Sunday, June 22, 2008

Online Books

They say the future of writing lies with online books: The ubiquitous ‘they’ again, the omniscient ‘they’. I don’t know about you, but paging down on a computer screen, or PDA or whatever other device is used doesn’t seem to be catching on; at least not so you’d notice. I’ve got books online, and the only remarkable thing about them is the lack of downloads. Of course this may be my fault, but I can’t help thinking the real reason is that most people would still rather hold a book in their hands; feel the weight of it, smell the paper, turn the pages, perhaps make notes in the margin. Online books are for certain kinds of information where we swoop around like birds of prey searching for tidbits, gathering text for specific purposes.
And what happens then? If you’re like me, and you probably are, you print it out to read at leisure. It comes back to the feel of paper in your hand. I think the future of the printed book is pretty secure; at least until paper gets as expensive as gasoline.
As House of Anansi President, Sarah MacLachlan recently said, “The question you really have to ask yourself is, ‘Do people really want to read a 320-page book on a screen?’ There is not yet an interface that is pleasant enough to do that with. I might be naive, but I actually believe that once there is a device that can deal with a digital file like a book then we will come up with a solution to that problem.” She added “I don’t believe that we will be left in the dust.”

Wednesday, June 11, 2008

Letter Writing

Letter writing as a form of communication is to all intents dead and E-mail has delivered the coup de grace.

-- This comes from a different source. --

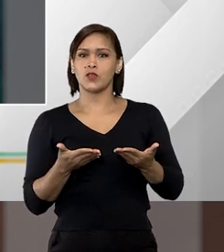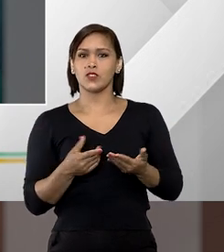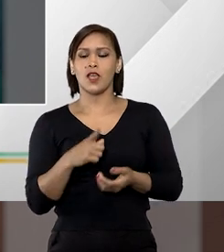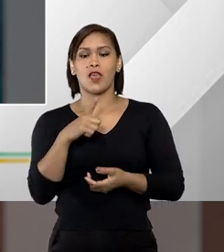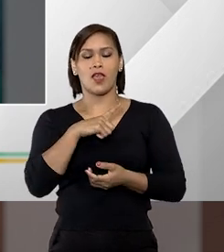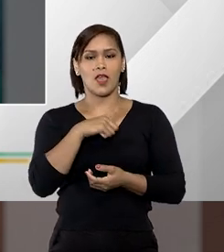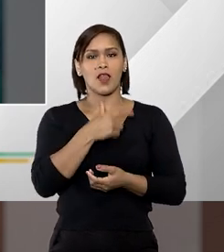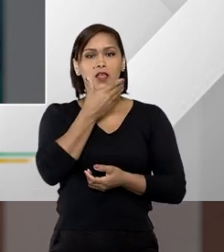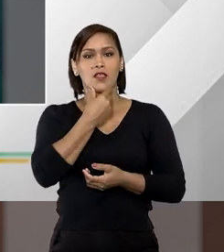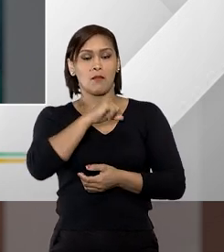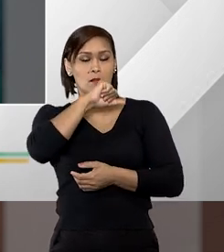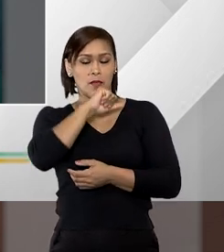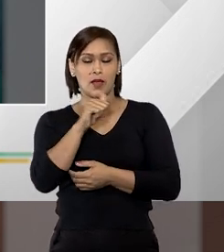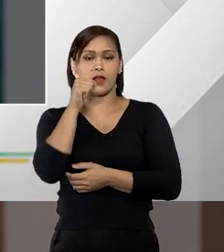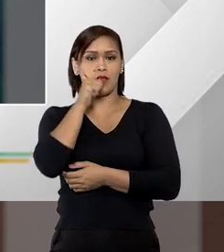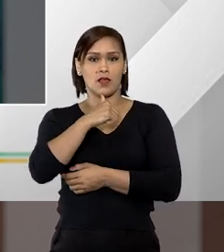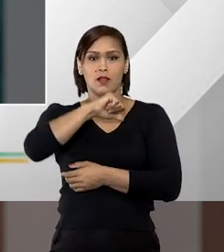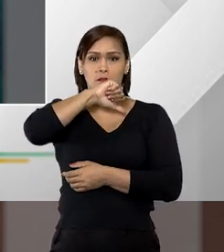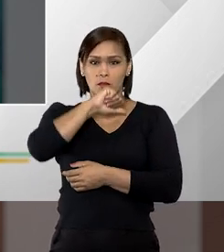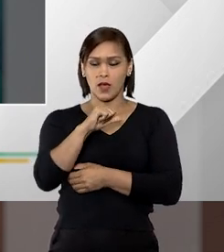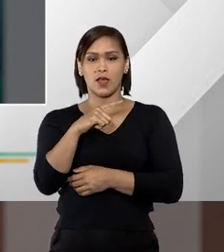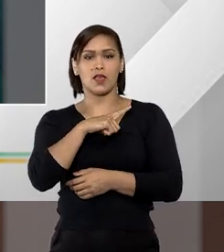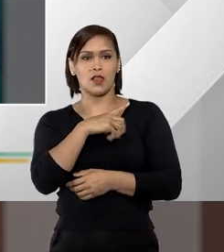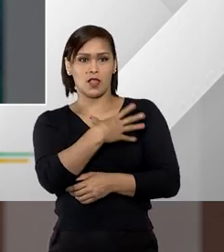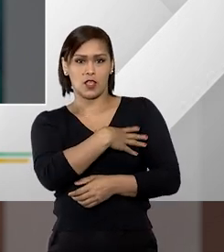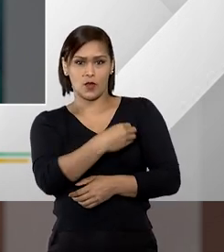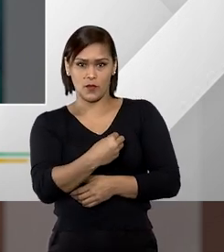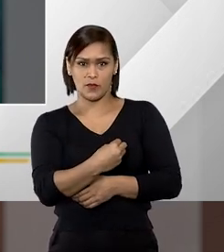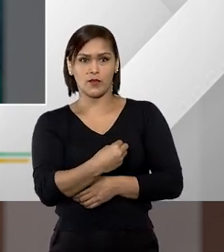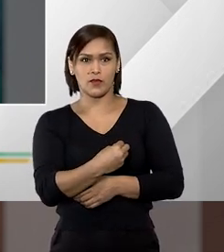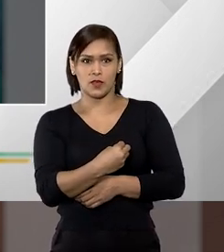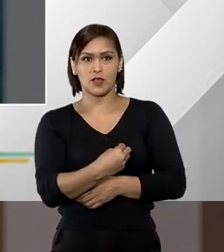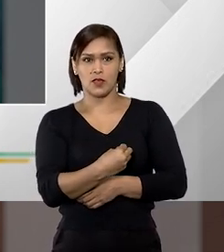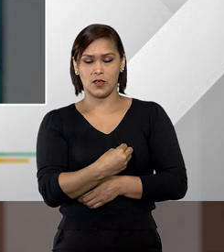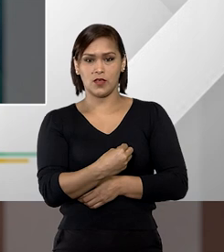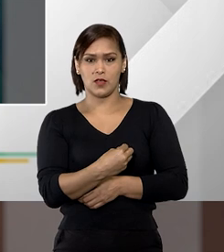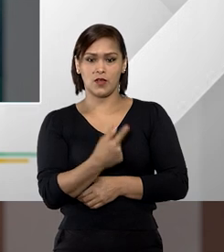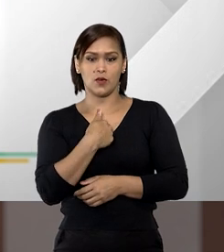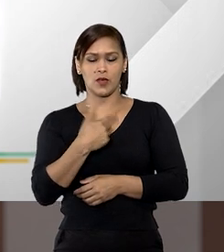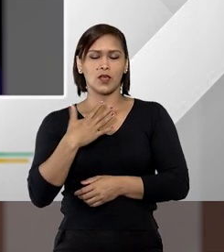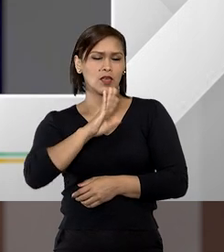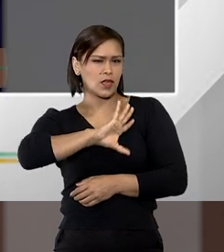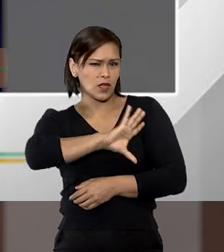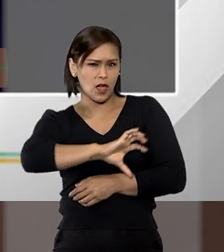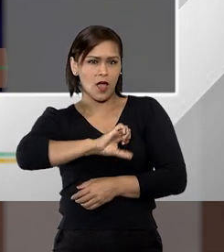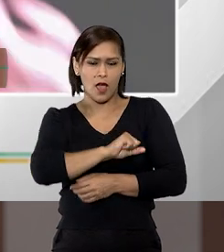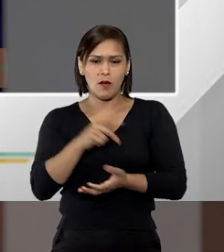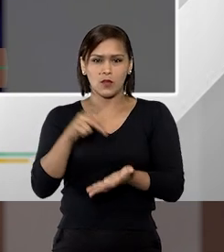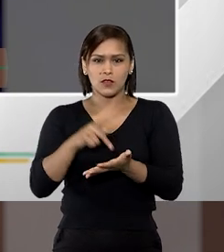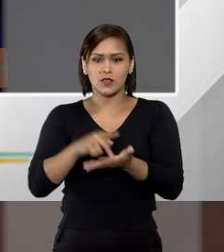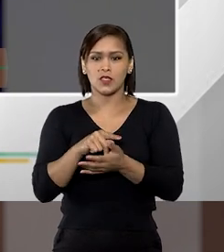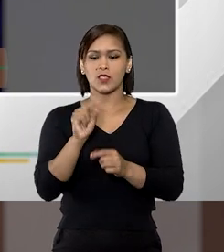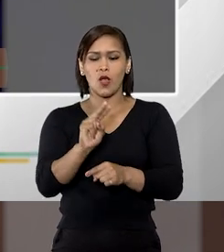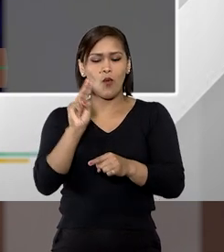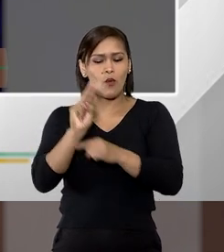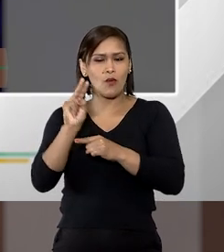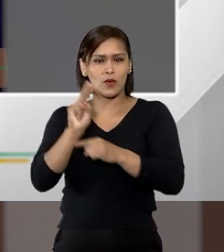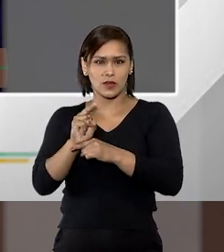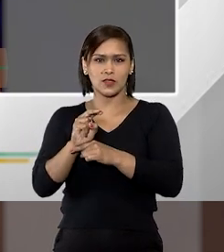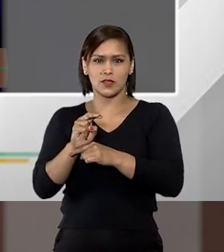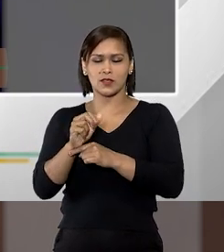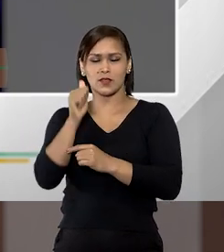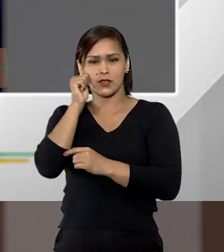tem um pai ela tem uma mãe ela tem um filho que amam muito ela então proteja essa mulher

Those who argue that E-mail has greatly enhanced the frequency with which we keep in touch don’t get it. Letters were a leisured form of written communication; they were snapshots of our lives, and required thought and some effort. They required paper, pen, envelopes, stamps and a trip to the postbox. E-mail on the other hand requires nothing but a few hurried words and a tap on the ‘send’ key. Presto, like lightning it arrives next door or at the other side of the world. And now there is ‘texting’ on cellphones which further reduces the message to minimalistic shorthand.
As a boy, I remember my grandfather retiring to his study after breakfast every day to write letters: to friends, family, his brothers in Canada and Sweden. They were letters about nothing and everything: his garden, his grandson, the state of the world, books he had read, of ships and shoes and sealing wax.
I wonder; does anyone still do that? Does anyone sit at a well-worn desk, slide a clean sheet of bond paper from a pigeon-hole and write, simply for the pleasure of communication?
Sadly, I doubt it, and I doubt they ever will again unless...and then they probably wouldn’t know how, because not only has the art of the letter vanished, but also the ability to write legibly, and the ability to compose a half-decent sentence.